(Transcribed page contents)
- - - - - - -
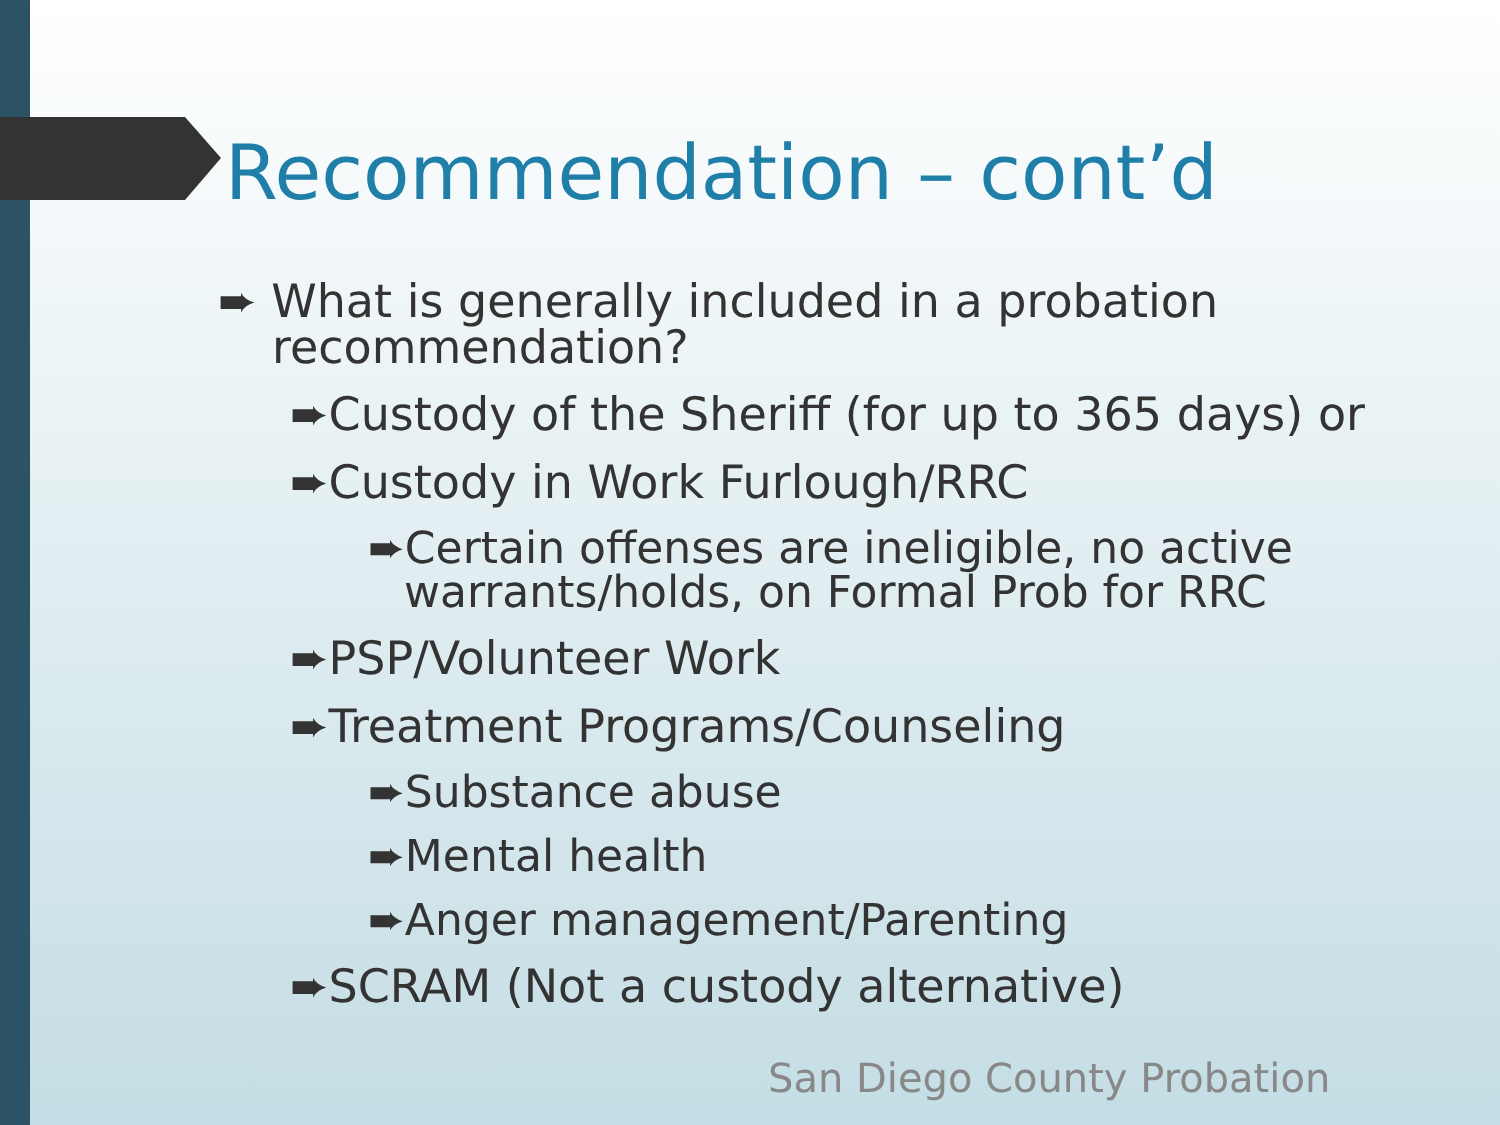Recommendation – cont’d
➨ What is generally included in a probation recommendation?
➨Custody of the Sheriff (for up to 365 days) or
➨Custody in Work Furlough/RRC
➨Certain offenses are ineligible, no active warrants/holds, on Formal Prob for RRC
➨PSP/Volunteer Work
➨Treatment Programs/Counseling
➨Substance abuse
➨Mental health
➨Anger management/Parenting
➨SCRAM (Not a custody alternative)
San Diego County Probation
- - - - - - -
Look for the line with "365 days) or" in the records above. Repeat it and each line after it exactly.

➨Custody of the Sheriff (for up to 365 days) or
➨Custody in Work Furlough/RRC
➨Certain offenses are ineligible, no active warrants/holds, on Formal Prob for RRC
➨PSP/Volunteer Work
➨Treatment Programs/Counseling
➨Substance abuse
➨Mental health
➨Anger management/Parenting
➨SCRAM (Not a custody alternative)
San Diego County Probation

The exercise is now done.